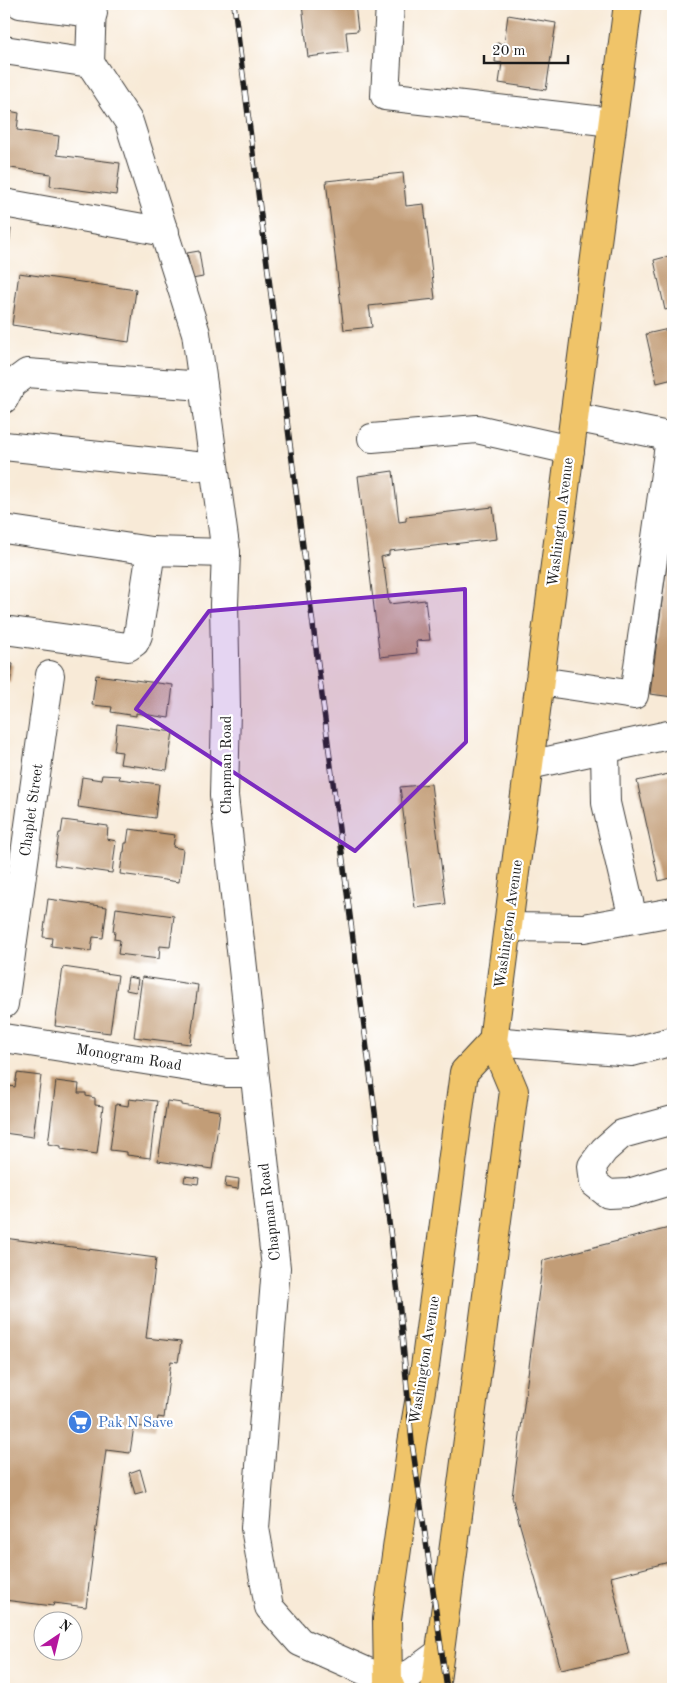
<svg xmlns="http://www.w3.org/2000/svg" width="677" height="1693" viewBox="0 0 677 1693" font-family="'Old Standard TT',serif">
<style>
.building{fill:#c29d77}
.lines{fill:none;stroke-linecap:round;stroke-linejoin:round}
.minor-casing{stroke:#3d3b38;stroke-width:30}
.major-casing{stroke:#3d3b38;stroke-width:30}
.minor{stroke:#fff;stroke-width:28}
.major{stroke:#f0c469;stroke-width:28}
.rail-casing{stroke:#1c1c1c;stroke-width:5.5}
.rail{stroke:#fff;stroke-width:4;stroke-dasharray:11;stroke-linecap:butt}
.marked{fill:#7b2cbf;fill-opacity:0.2;stroke:#7b2cbf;stroke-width:4;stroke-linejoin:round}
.labels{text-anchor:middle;stroke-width:4.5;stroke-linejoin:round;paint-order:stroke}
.street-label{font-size:15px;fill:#1c1c1c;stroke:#fff}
.shop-label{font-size:15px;fill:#366cbe;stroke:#fff;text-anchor:start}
</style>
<rect width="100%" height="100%" fill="#fff"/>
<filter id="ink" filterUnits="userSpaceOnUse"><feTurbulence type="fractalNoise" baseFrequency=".02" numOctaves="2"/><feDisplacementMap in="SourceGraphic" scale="10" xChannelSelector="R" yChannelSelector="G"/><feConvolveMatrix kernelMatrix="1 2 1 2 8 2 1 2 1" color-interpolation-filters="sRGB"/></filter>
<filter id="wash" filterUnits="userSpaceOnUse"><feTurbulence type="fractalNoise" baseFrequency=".0096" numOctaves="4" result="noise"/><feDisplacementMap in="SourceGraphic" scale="20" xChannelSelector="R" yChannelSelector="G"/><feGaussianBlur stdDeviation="1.12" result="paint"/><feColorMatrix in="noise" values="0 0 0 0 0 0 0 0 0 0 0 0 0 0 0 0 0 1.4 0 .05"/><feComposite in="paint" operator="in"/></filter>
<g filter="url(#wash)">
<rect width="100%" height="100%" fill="#f8ead7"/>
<g id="blocks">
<g class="building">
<polygon points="302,4 355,4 358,31 346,32 348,52 308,57"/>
<polygon points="508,15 556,23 546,90 499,83 502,63 495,62 497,43 504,44"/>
<polygon points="4,110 19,113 17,130 59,136 57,155 120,163 116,195 50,186 51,174 4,167"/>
<polygon points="403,173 406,206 424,204 435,299 369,306 372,327 344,330 326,181"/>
<polygon points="4,228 11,229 5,277 4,277"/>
<polygon points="199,251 203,277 192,279 187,253"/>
<polygon points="673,255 673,308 665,310 654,260"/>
<polygon points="19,273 136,290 129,342 12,325"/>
<polygon points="673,328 673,379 657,383 646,334"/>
<polygon points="393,471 399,522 406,521 406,517 493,507 497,539 389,551 389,555 381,557 383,568 384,567 389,604 425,600 430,640 416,641 417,653 380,657 358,476"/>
<polygon points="672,524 673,525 673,697 650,694"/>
<polygon points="4,662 13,664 10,682 7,682 5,700"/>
<polygon points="96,675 173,685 169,718 136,713 136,716 111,712 112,707 92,705"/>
<polygon points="117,724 173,732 167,770 120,764 122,752 114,751"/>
<polygon points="673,773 673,877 659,881 637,781"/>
<polygon points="102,775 120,776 119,779 159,784 155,818 78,807 82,777 101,780"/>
<polygon points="431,784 446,904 415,908 400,787"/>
<polygon points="63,820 108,826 107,839 116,841 112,873 54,865 59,833 61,833"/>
<polygon points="129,829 175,835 173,847 183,849 179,882 120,874 123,852 124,852 125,843 127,843"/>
<polygon points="48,899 107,907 103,938 93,937 91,951 51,946 52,938 43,937"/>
<polygon points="116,908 174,916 170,947 160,946 159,959 118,954 120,940 114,939 115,931 113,931"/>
<polygon points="63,967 118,975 110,1033 55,1026"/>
<polygon points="128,977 138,979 136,992 126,990"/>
<polygon points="142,977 198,985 190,1044 134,1037"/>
<polygon points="17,1073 41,1076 33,1137 4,1133 4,1085 15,1087"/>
<polygon points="56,1081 79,1084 78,1093 86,1093 86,1096 95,1098 95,1105 103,1106 97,1154 61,1149 61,1146 48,1144"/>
<polygon points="129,1099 137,1100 137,1099 157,1101 150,1158 127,1155 127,1152 110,1150 116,1104 128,1106"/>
<polygon points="167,1101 182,1103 182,1105 220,1111 212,1169 158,1161"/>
<polygon points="185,1176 199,1178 198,1184 184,1182"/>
<polygon points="226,1177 239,1179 238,1189 225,1187"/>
<polygon points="673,1227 673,1561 611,1577 629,1654 561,1669 512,1497 543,1260"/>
<polygon points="4,1238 156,1258 146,1338 181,1342 178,1362 171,1361 164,1418 158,1417 156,1428 134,1426 130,1453 106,1450 86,1607 54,1603 53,1606 4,1600"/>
<polygon points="140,1469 146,1491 135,1494 129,1473"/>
</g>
</g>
</g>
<g filter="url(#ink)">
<use href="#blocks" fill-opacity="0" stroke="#3d3b38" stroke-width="1"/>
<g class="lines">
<g class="minor-casing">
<g id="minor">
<polyline points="20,4 93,13"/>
<polyline points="390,4 385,96 612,122"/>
<polyline points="4,50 90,63 129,122 196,333 226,553 224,604 226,709 224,796 276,1268 255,1528 269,1607 300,1642 388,1681 412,1673 438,1654"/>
<polyline points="90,63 92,4"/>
<polyline points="4,203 165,232"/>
<polyline points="4,399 11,385 27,373 203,386"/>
<polyline points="574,417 673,437"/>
<polyline points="372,438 477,429 570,450"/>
<polyline points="4,446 214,468"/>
<polyline points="4,529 151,551"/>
<polyline points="4,630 128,647 135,642 138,635 151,551 226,553"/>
<polyline points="540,681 634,695 670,438"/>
<polyline points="605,749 606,803 633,919"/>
<polyline points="529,765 673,734"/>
<polyline points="508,927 584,928 673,912"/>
<polyline points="4,1004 50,675"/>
<polyline points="4,1038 227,1073 254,1073"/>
<polyline points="493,1041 632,1052 673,1041"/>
<polyline points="673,1120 622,1134 604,1150 592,1166 594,1183 608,1194 629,1193 673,1180"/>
</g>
</g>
<g class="major-casing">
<g id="major">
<polyline points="391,1689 388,1681 387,1619 412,1443 425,1367 464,1072 493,1041"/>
<polyline points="435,1689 514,1091 493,1041 628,4"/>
</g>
</g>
<use href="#minor" class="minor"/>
<use href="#major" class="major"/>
<g class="rail-casing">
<polyline id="rail" points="234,4 399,1301 412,1443 447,1689"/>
</g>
<use href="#rail" class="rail"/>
</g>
</g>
<path class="marked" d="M465,589L466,742L355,851L136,709L209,611Z"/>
<defs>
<g id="supermarket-disc" transform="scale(1.25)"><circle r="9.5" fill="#3f7fe0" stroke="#fff"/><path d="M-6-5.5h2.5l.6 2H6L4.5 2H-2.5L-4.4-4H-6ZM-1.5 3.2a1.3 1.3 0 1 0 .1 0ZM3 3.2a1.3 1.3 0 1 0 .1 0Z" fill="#fff"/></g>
</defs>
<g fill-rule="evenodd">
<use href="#supermarket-disc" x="80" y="1422"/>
</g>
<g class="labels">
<g class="street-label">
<text transform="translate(560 522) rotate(-83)" y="5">Washington Avenue</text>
<text transform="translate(226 765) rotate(-90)" y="5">Chapman Road</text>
<text transform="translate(31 810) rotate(-82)" y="5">Chaplet Street</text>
<text transform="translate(508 924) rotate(-82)" y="5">Washington Avenue</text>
<text transform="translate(129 1057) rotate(9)" y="5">Monogram Road</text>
<text transform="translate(269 1212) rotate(-97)" y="5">Chapman Road</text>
<text transform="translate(424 1360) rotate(-81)" y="5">Washington Avenue</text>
</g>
<g class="shop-label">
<text x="98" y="1427">Pak N Save</text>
</g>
</g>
<rect width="677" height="1693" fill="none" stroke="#fff" stroke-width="20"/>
<g transform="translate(58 1636) rotate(35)"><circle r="24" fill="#ffffff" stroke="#a4a4a4"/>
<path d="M0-4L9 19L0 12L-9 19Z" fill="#b5179e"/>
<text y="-8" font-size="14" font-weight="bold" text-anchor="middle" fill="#1c1c1c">N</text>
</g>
<path d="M484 55v8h84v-8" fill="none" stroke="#1c1c1c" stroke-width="2.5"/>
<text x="492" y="55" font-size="15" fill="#1c1c1c" stroke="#ffffff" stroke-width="4" paint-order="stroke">20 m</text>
</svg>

----

Number of lines containing the word "linejoin" in the listing: state it, and add no other text.

= WRITTEN RESPONSE =
3